Ladies and gentlemen, I am in Asia! Landed in Singapore today; heading to Hong Kong to hang out with some exciting church planters tomorrow, whom my church in Coventry sent out last summer. (As their ex-international student worker I take complete responsibility for all of their wonderful skunk works and dabblings 😉 I’m really looking forward to spending time with those great guys again, embracing some divine appointments with other people, getting insights into Hong Kong culture, eating amazing food, and generally reconnecting with this part of the world which is also a part of me, having spent two-and-a-bit years of my childhood there.
Singapore is hot stuff; this place is buzzing. The malls are shiny and the eateries never sleep. Every time I return, the ladies look skinnier and better groomed. (The men, well, it’s still hard to get them to care — phew — but they have an ever-increasing plethora of personal grooming products too.) Your next door neighbour, nephew in school, and pet rabbit all have iPhones. And iPads. And iPad minis. (And they will beat you at every game you can find to play on them…) Most everyone that I can see out on the street has cash to spare and a nice big car. And a mental list of things that they want to next spend on. A good friend of mine, who worked in government here before I met her, once said that the overall economic policy direction of Singapore for the next decade or so was approximately to turn the country into a “playground for the rich”.

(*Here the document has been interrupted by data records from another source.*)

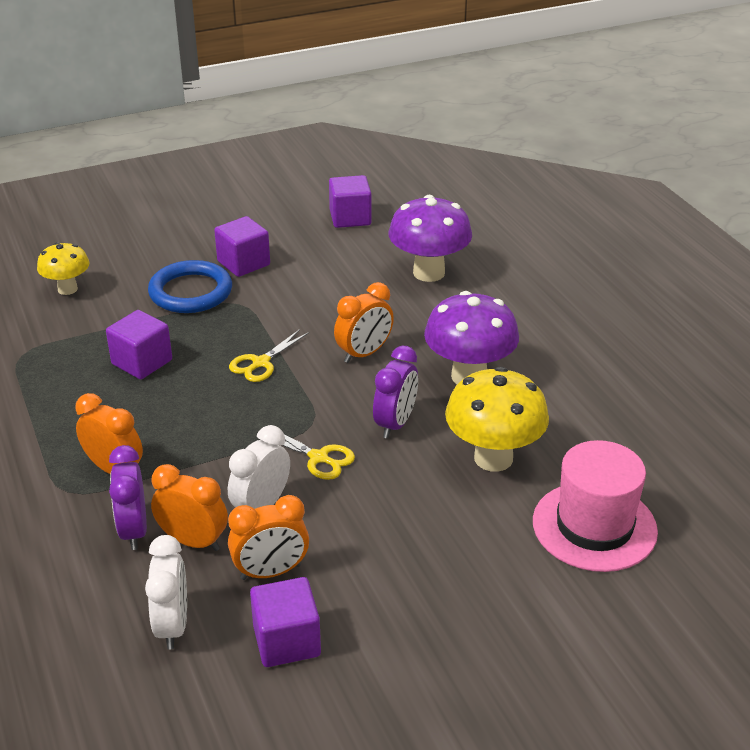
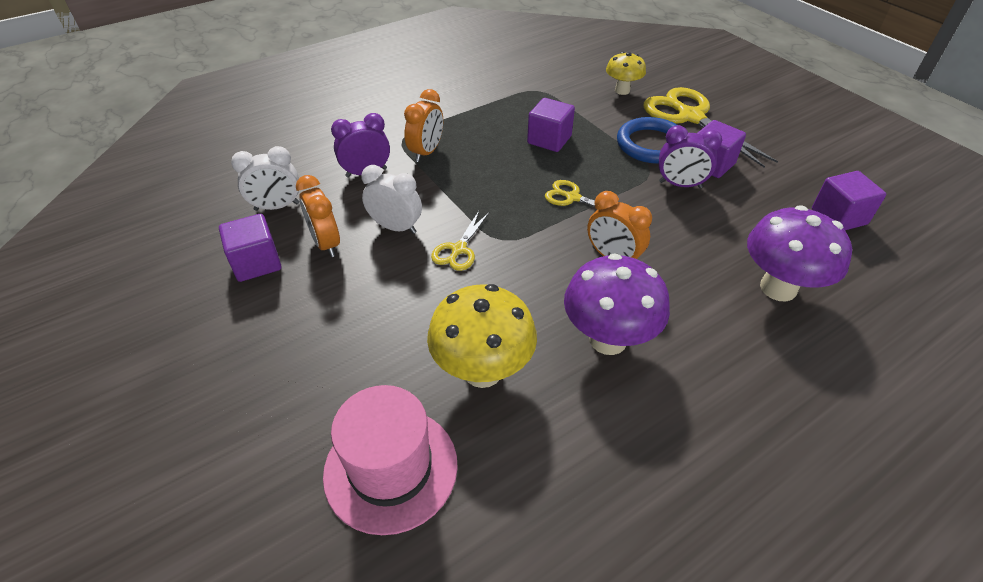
camera: 80 degrees right, 10 degrees up
(152, 255) = (690, 117): none -> yellow scissors
(193, 541) = (357, 201): orange clock -> none
(395, 424) = (516, 292): purple clock -> purple clock (680, 185)

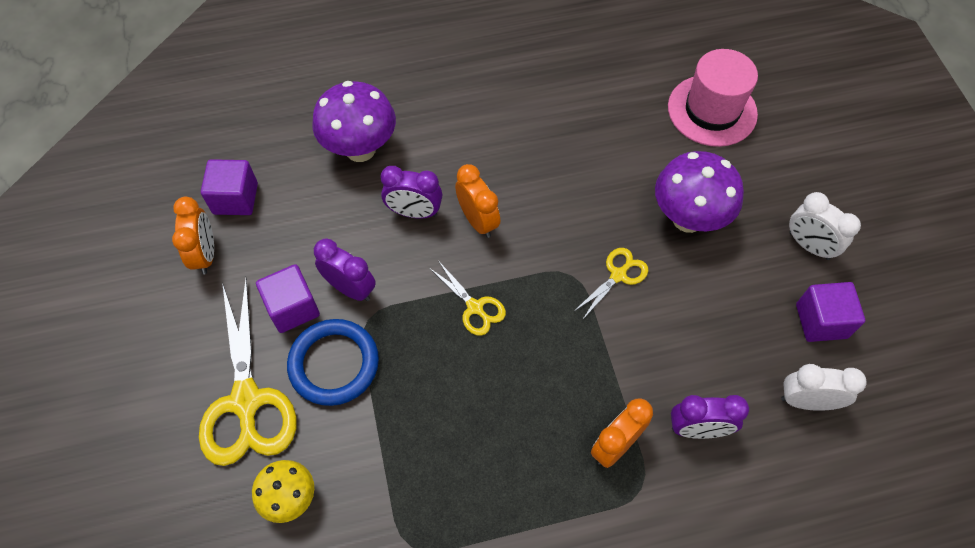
camera: 160 degrees left, 15 degrees up
(326, 244) = (750, 325): orange clock -> orange clock (205, 254)
(396, 227) = (675, 325): white clock -> white clock (809, 245)
(482, 371) = (632, 154): yellow mushroom -> none
(549, 140) = (451, 417): purple cube -> none
(608, 339) = (526, 149): purple mushroom -> purple mushroom (688, 218)
(676, 248) = (414, 212): none -> purple clock

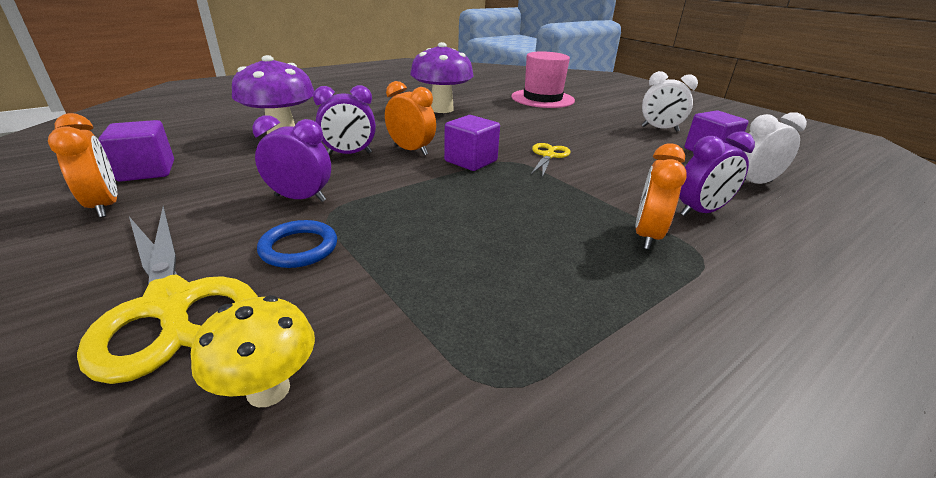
camera: 25 degrees left, 30 degrees down
(293, 308) = (231, 220): purple cube -> purple cube (471, 161)
(334, 364) = (299, 248): blue ring -> blue ring, size x0.65
(475, 307) = (440, 188): yellow scissors -> none
(688, 218) = (571, 130): purple mushroom -> purple mushroom (441, 109)

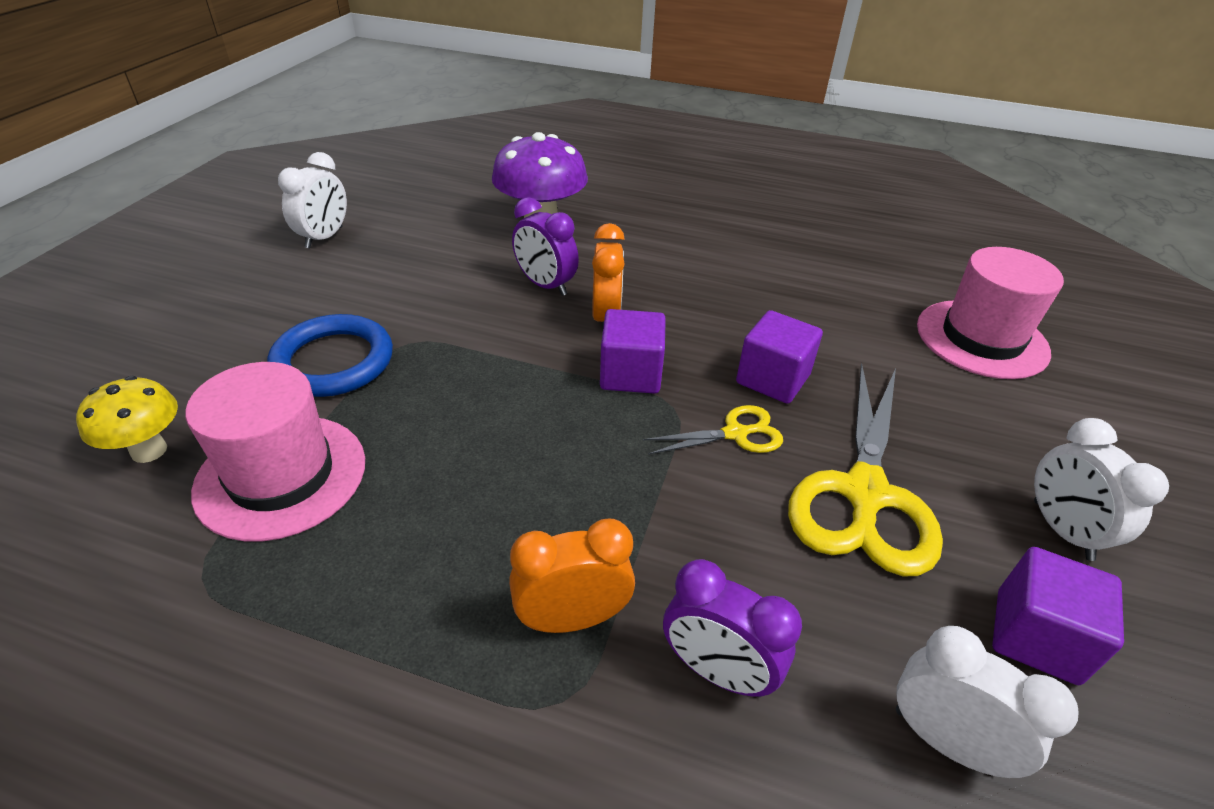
camera: 55 degrees right, 10 degrees up
(105, 206) = (324, 237): orange clock -> white clock
(147, 171) = (394, 215): purple cube -> purple cube (772, 379)
(171, 304) = (219, 350): yellow scissors -> yellow scissors (864, 494)
(299, 248) = (333, 361): blue ring -> blue ring, size x1.55
(300, 198) = (419, 312): purple clock -> none
(412, 309) = (281, 475): none -> pink hat
(441, 109) = (773, 275): purple mushroom -> none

I took a vow of simplicity back in July 2011, which is a 21st-century update on the monastic vow of poverty. Not out of some sadistic ascetic desire to hurt myself, but because I believe there is something about the simple life that cuts through the noise of the world and lets the still, small voice of the Spirit sing through. And in this crazy busy spinning world, in this life, I know that I need that to anchor me. I need You.
“Poverty is indeed the strenuous life, — without brass bands or uniforms or hysteric popular applause or lies or circumlocutions; and when one sees the way in which wealth-getting enters as an ideal into the very bone and marrow of our generation, one wonders whether the revival of the belief that poverty is a worthy religious vocation may not be the transformation of military courage, and the spiritual reform which our time stands most in need of. Among us English-speaking peoples especially do the praises of poverty need once more to be boldly sung. We have grown literally afraid to be poor. We despise anyone who elects to be poor in order to simplify and save his inner life. If he does not join the general scramble, we deem him spiritless and lacking in ambition. We have lost the power even of imagining what the ancient realisation of poverty could have meant; the liberation from material attachments, the unbribed soul, the manlier indifference, the paying our way by what we are and not by what we have, the right to fling away our life at any moment irresponsibly, — the more athletic trim, in short, the fighting shape.”
— William James, first read in Dorothy Day’s The Long Loneliness
“For whoever wants to save their life will lose it, but whoever loses their life for me and for the gospel will save it. What good is it for someone to gain the whole world, yet forfeit their soul?”
— Jesus, in Mark 8.35-36
Wondering if this is a kind of watchword to my generation in Singapore and if so, what God is telling me to do about it. I feel a change coming on…
How about you? What does living a life of simplicity look like for you?